Purpose : Subretinal neovascularization (SRN) can occur in neovascular age-related macular degeneration (nAMD). The limitations of existing anti-vascular endothelial growth factor biologics for nAMD demand identification of new therapeutic targets. One promising target is apurinic/apyrimidinic endonuclease 1/reduction-oxidation factor 1 (APE1/Ref-1), the redox function of which regulates key features of nAMD, such as inflammation and angiogenesis, via transcriptionally activating HIF-1α, NF-κB, STAT3, and others. Ref-1 inhibitor APX3330 has been approved for a Phase III clinical trial for diabetic retinopathy and diabetic macular edema. We showed overexpression of Ref-1 in human nAMD and association with vasculature in mouse models of choroidal neovascularization and SRN. Here, we aimed to assess second-generation Ref-1 inhibitor APX2009 for blocking angiogenesis and whether hypoxia signaling was affected, as measured by hypoxic marker and Ref-1 responsive gene, carbonic anhydrase IX (CA9), in human retinal endothelial cells (HRECs) and in the murine Vldlr^-/- SRN model.
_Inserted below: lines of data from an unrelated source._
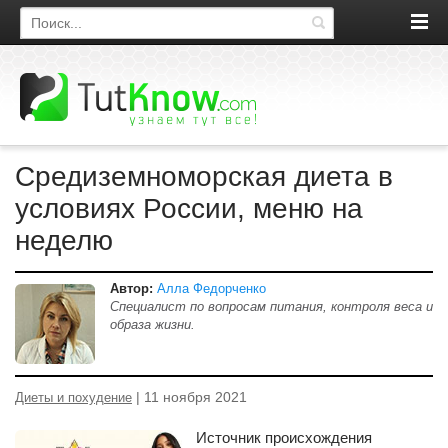
Поиск по сайту
Средиземноморская диета в
условиях России, меню на
неделю
Автор:
Алла Федорченко
Специалист по вопросам питания, контроля веса и
образа жизни.
| 11 ноября 2021
Диеты и похудение
Источник происхождения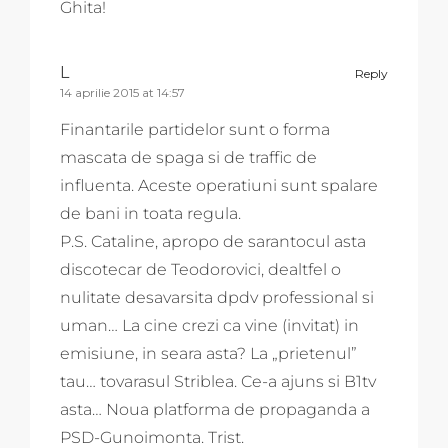
Ghita!
L
Reply
14 aprilie 2015 at 14:57
Finantarile partidelor sunt o forma
mascata de spaga si de traffic de
influenta. Aceste operatiuni sunt spalare
de bani in toata regula.
P.S. Cataline, apropo de sarantocul asta
discotecar de Teodorovici, dealtfel o
nulitate desavarsita dpdv professional si
uman… La cine crezi ca vine (invitat) in
emisiune, in seara asta? La „prietenul”
tau… tovarasul Striblea. Ce-a ajuns si B1tv
asta… Noua platforma de propaganda a
PSD-Gunoimonta. Trist.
Methods : HRECs were treated with APX2009 (10 µM) or vehicle ± hypoxia (1% oxygen for 24 h) and mRNA (by qPCR) and protein (by immunoblot) expression of CA9 were assessed. APX2009 (12.5 and 25 mg/kg) or vehicle was injected i.p., b.i.d. in Vldlr^-/- mice on postnatal days 15-21. On day 22, fundus imaging, optical coherence tomography, and fluorescein angiography (FA) were performed to assess neovascularization. Ex vivo, isolectin B4 (vasculature marker) and CA9 staining were done.
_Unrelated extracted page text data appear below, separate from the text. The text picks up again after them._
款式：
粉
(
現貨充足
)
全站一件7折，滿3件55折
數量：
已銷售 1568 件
Results : APX2009 decreased the expression of CA9 mRNA under both normoxic and hypoxic conditions. Protein levels were similarly decreased under normoxic conditions and to a lesser extent under hypoxia. Further, APX2009 reduced the number of FA-detectable SRN lesions in Vldlr^-/- mice (p<0.05, n=10-12 eyes, Kruskal-Wallis test). Ex vivo, confocal image analysis showed that mean fluorescence intensity of CA9 was lowered by APX2009 (p<0.05, n=32-48 lesions, One-way ANOVA with Dunnett’s post hoc test).

Conclusions : Ref-1 inhibition markedly downregulated expression of CA9 in HRECs under hypoxia and APX2009 decreased neovascularization and CA9 expression in Vldlr^-/- mouse eyes, suggesting regulation of hypoxia-driven angiogenesis in SRN. Together, this study validates APX2009 as a potent candidate for further exploration in nAMD treatment.

This abstract was presented at the 2024 ARVO Annual Meeting, held in Seattle, WA, May 5-9, 2024.